We arrived at our destination near Carpentras late at night and the following morning all pitched in to set up the hospital. By late afternoon we started to receive casualties and from that moment on, the shock tent and operating tent were beehives of activity. This continued for four days before other evac. hospitals leap-frogged us and took over the load.
This was the work we have been waiting for for two and a half years, and the improvement in morale was noticeable throughout the unit. There were a great many kinks to be ironed out before we really functioned smoothly. We were a little slow in running cases through surgery, not only because of our being unaccustomed to rapid technique, but the prepping and anesthesia added here and there to the backlog of patients awaiting surgery. From time to time there were as many as 50 to 60 patients in the shock and pre-operating tents.
The shock tent functioned beautifully. Patients brought in in extremis were immediately and adequately transfused, many receiving 1000cc blood and 2 units of plasma, and arrived in surgery in excellent condition.
The cooperation and willingness of the entire staff to help and work hard was most gratifying.

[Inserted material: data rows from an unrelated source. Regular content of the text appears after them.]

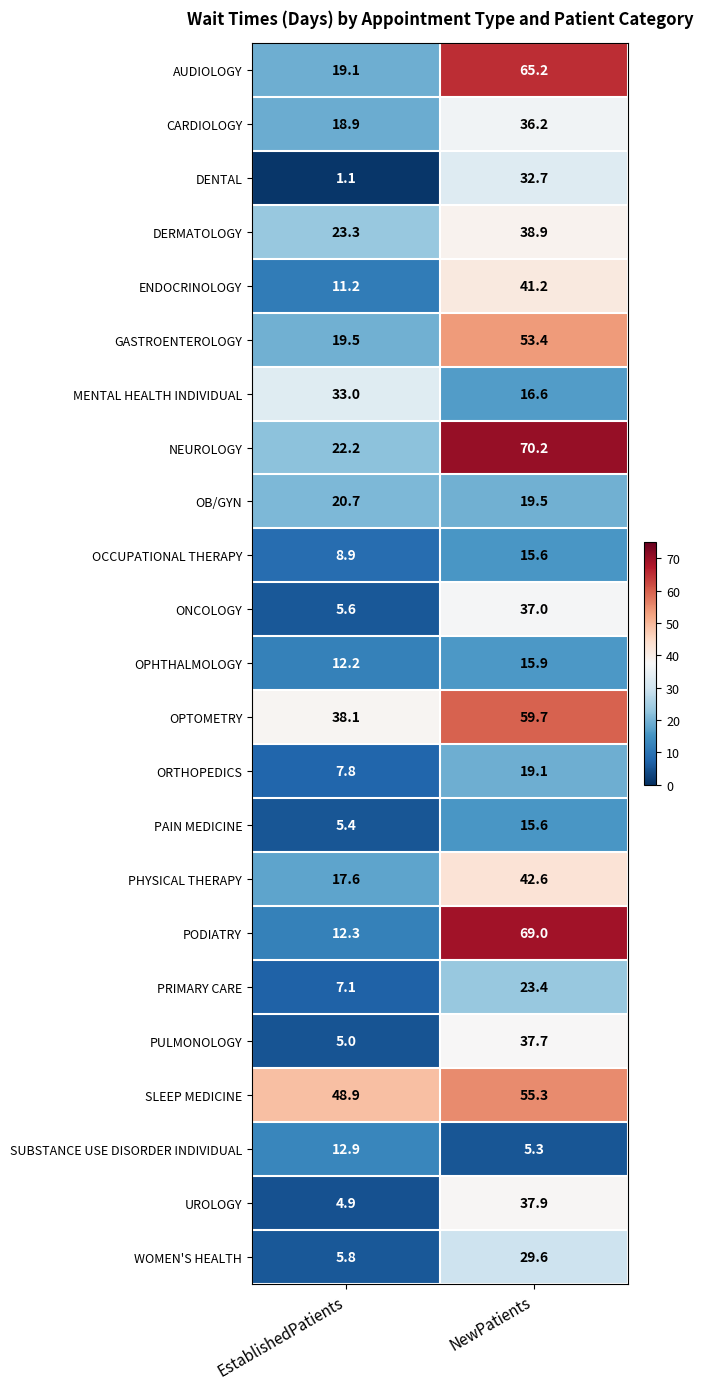

True or false: SUBSTANCE USE DISORDER INDIVIDUAL has a value of 5.3 at NewPatients.

True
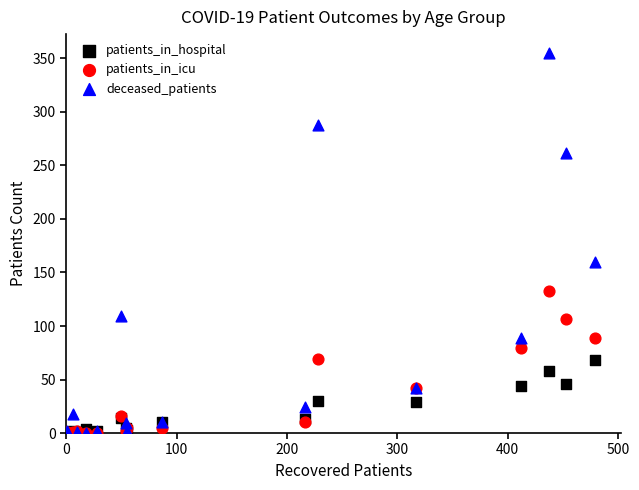

Which series reaches the maximum Y coordinate?

deceased_patients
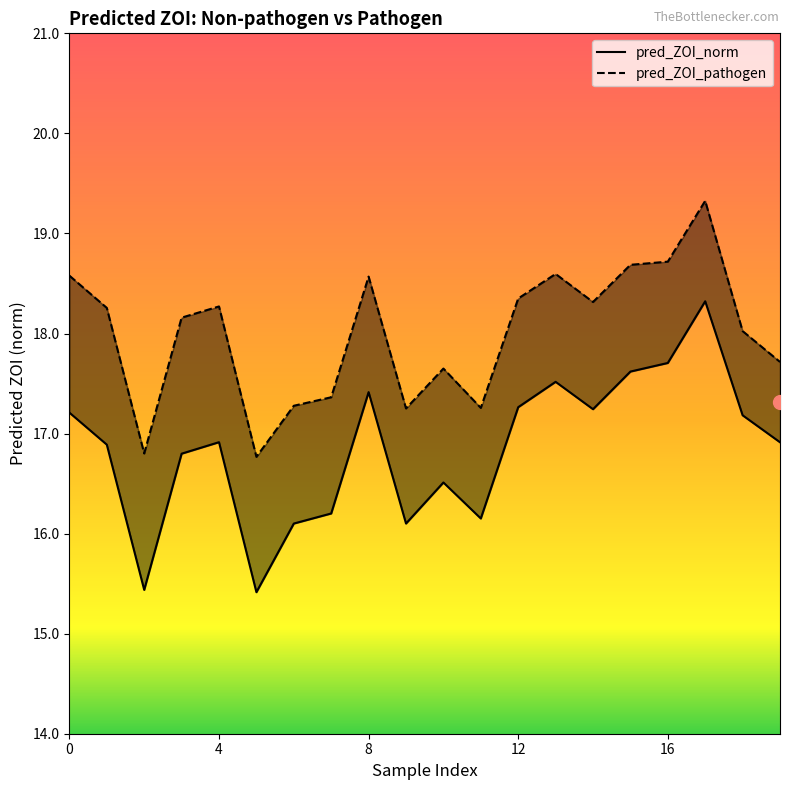

List the labels in order of pred_ZOI_pathogen value, largest first.

17, 16, 15, 13, 0, 8, 12, 14, 4, 1, 3, 18, 19, 10, 7, 6, 11, 9, 2, 5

By far the majority of our cases were German prisoners, and except for waiting until our own boys were taken care of, their care was excellent. The time interval between injury and surgery was in many cases 48 hours, particularly among the Germans. Many of them lay in the field, abandoned by their own troops, and were picked up 24 hours later. Delay in waiting for surgery due to the volume accounted for the 48 hours. Consequently there were a few gas gangrenes, some of which required amputation.
Most of the wounds were multiple shell fragment wounds, produced by bombing and shelling. These were treated by the usual wide debridement and vaseline open dressing. In most respects it is a very sickening type of surgery – cutting away dead skin and muscle and removing fragments of bone and metal. Often the resulting defect would extend from hip to the knee and down to the femur, leaving a wide, gaping wound. If cleanly debrided, however, these could be closed by secondary suture within 5 to 10 days, often with very satisfactory results.